Page text
*** Block opens ***

Wednesday, May 9, 2012

Wine Cup

Wine Cup, Callirhoe involucrata
A native wildflower to Texas and other parts of the Great Plains, the drought tolerant perennial Wine Cup spreads over the ground in a vine-like fashion. While they close in the evenings, they are unique in that they will close permanently after pollination. A signal of pollination status is not uncommon among angiosperms. The flowers of lungwort, for example, have color variation indicating age and therefore nectar and pollen status as younger flowers tend to have more of both.

Monday, May 7, 2012

Rio Grande Chirping Frog

Rio Grande Chirping Frog, Eleutherodactylus cystignathoides
With a size no larger than 2.5cm, the Rio Grande Chirping Frog has quite a loud call that is often mistaken for crickets or some nocturnal bird. The Spotted, Cliff, and Rio Grande Chirping Frogs are all quite unique in that they do not need water to develop into a full adult. They instead lay their eggs in moist soil, and undergo metamorphism while in the egg hatching in adult form. As such, soil found in potted plants soon to be shipped across the state are not an usual place to lay eggs. These various species, specifically the Rio Grande Chirping Frog, have been found far from their native range of the Lower Rio Grande Valley, from San Antonio, to Houston, to Dallas. This is likely the case for the expanding range of the Cliff Chirping Frog as well. As a relatively new arrival, it is unclear the impact this frog may have, but unlike many other animals has adapted well to urbanization.

This is the second year we've heard them in the neighborhood, and they are definitely gaining a solid foothold. Their adaptability to urbanization likely contributed to their survival and thriving population even in one of the worst droughts we've had in history. While water was restricted, regulations were lenient on having an irrigation hose to help maintain house foundation. It is of no surprise that ones I've heard have been close to the walls, which also provide wonderful cracks, shrubs, and foliage to hide in. I've only seen one once, which is this photo, taken with my phone, trying to determine which chirping frog it was. He was a devil to find.

*** Block closes ***

Dataset

*** Block opens ***

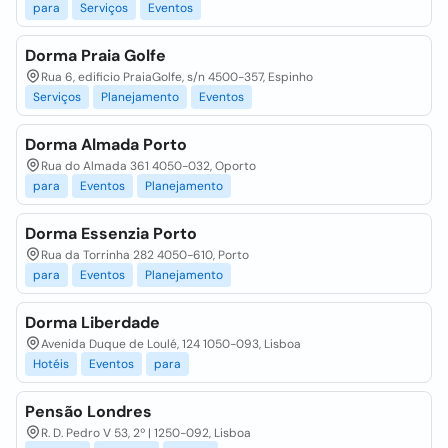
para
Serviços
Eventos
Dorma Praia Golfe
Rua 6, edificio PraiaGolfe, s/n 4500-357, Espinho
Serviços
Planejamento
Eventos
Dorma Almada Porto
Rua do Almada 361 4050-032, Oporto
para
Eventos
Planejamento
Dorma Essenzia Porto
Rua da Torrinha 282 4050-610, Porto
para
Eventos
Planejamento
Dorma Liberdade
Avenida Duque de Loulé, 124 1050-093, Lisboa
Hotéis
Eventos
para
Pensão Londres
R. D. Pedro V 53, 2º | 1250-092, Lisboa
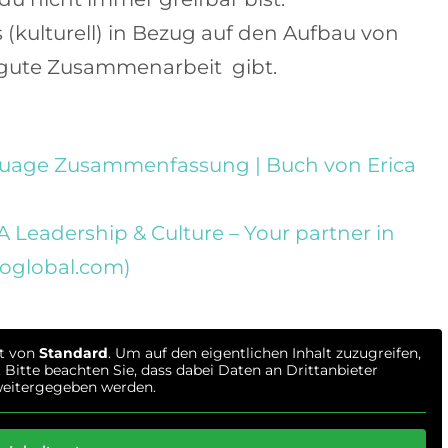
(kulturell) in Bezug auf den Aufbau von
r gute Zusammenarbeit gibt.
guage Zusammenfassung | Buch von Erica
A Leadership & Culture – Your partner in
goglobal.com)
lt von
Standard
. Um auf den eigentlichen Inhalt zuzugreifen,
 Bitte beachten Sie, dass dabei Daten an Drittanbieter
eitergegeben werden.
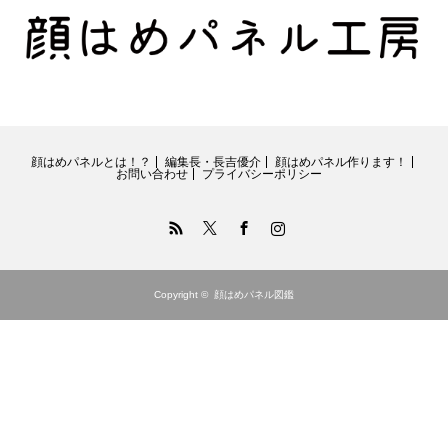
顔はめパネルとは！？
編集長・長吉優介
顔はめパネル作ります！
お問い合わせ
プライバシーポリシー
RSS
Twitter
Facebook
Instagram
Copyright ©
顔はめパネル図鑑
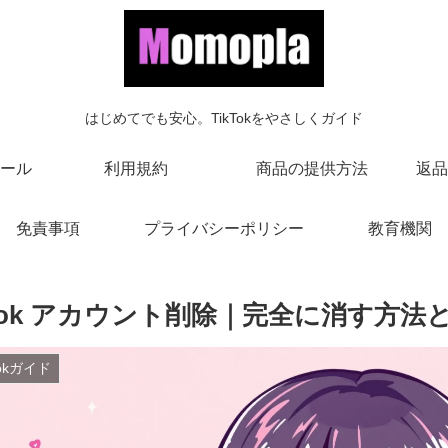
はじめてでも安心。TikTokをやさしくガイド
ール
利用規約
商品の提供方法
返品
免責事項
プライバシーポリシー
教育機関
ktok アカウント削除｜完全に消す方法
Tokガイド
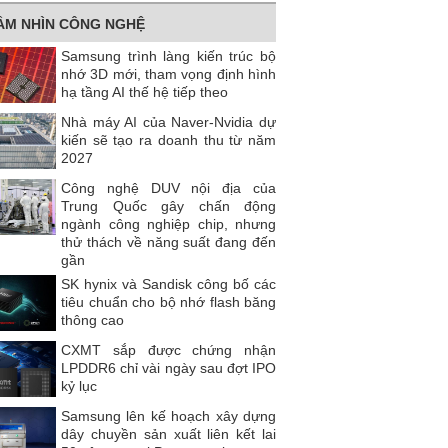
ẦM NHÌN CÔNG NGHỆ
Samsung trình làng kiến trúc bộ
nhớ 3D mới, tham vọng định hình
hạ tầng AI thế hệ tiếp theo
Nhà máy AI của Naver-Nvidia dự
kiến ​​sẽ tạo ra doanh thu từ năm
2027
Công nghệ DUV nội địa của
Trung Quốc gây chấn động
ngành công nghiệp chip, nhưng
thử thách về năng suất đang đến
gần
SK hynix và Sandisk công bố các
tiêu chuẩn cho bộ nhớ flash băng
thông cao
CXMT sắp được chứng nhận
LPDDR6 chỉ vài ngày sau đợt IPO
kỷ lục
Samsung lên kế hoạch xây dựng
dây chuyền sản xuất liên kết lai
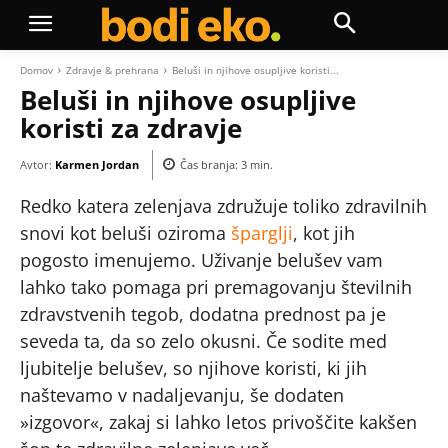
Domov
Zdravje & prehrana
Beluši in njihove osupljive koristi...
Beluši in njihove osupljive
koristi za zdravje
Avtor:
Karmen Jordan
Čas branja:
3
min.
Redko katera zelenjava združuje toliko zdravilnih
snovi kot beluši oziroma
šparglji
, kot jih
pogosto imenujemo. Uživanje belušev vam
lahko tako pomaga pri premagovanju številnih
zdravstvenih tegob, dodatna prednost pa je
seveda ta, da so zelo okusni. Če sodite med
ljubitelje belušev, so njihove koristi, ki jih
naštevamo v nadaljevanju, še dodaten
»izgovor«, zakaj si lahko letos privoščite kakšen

*** Block closes ***

Assignment 1
Answer these questions using the nature blog text:
(a) What scientific name does it give for Wine Cup?
(b) What maximum size does it give for the Rio Grande Chirping Frog?
(c) What device was used to take the photo of the frog?
Assignment 2
Write the next part of the nature blog text, picking up right after its final sentence.

Answer 1
(a) Callirhoe involucrata
(b) No larger than 2.5cm
(c) A phone

Answer 2
Friday, May 4, 2012

Bush Stone-curlew

Bush Stone-curlew, Burhinus grallarius
The Bush Stone-curlew, sometimes called the Bush Thick-knee, is certainly one of the oddest and most unique birds of Australia. They can stand up to 60cm tall on gangly legs and knobbly knees, with large yellow eyes and facial feathering that seems to give them a permanent look of sadness. With a nocturnal call comparable to a screaming baby or women, it is understandable why the Australian Aboriginal cultures weave many stories around these birds, and often associate it with death. Foraging occurs during the evening and night time hours, feeding on a host of motley items from insects to seeds, molluscs to small animals. The range extends throughout most of Australia, but the conservation status varies from vulnerable to endangered. Some states have conservation efforts currently active before the population declines more, encouraging landholders to control predators better specifically feral cats and foxes. When threatened or disturbed, the bush stone-curlew will either freeze, crouch down, or both.

The campus had plenty of these around, and unlike many places they were not hard to observe during the day. The call certainly takes awhile to get use to, and caused me to wake up multiple times. I even watch one walk right up and under the balcony, call for a minute, then walk off hunting for food as if nothing happened. Definitely one of my favorite birds even if it was a love-hate relationship.

Wednesday, May 2, 2012

Green Anole

Green Anole, Anolis carolinensis
The green anole is often referred to as the American Chameleon, despite being unrelated, due to its comparatively simplistic color changing abilities. From bright green to shades of brown and all between, the anole will readily change colors based on a number of factors. The temperature, humidity, health, and mood all play a role in appearance. These lizard are common throughout the southeastern United States with preferences for moist, green, partially shaded environments. An insectivore that can live up to seven years in captivity, the main threat to this species is domesticated cats.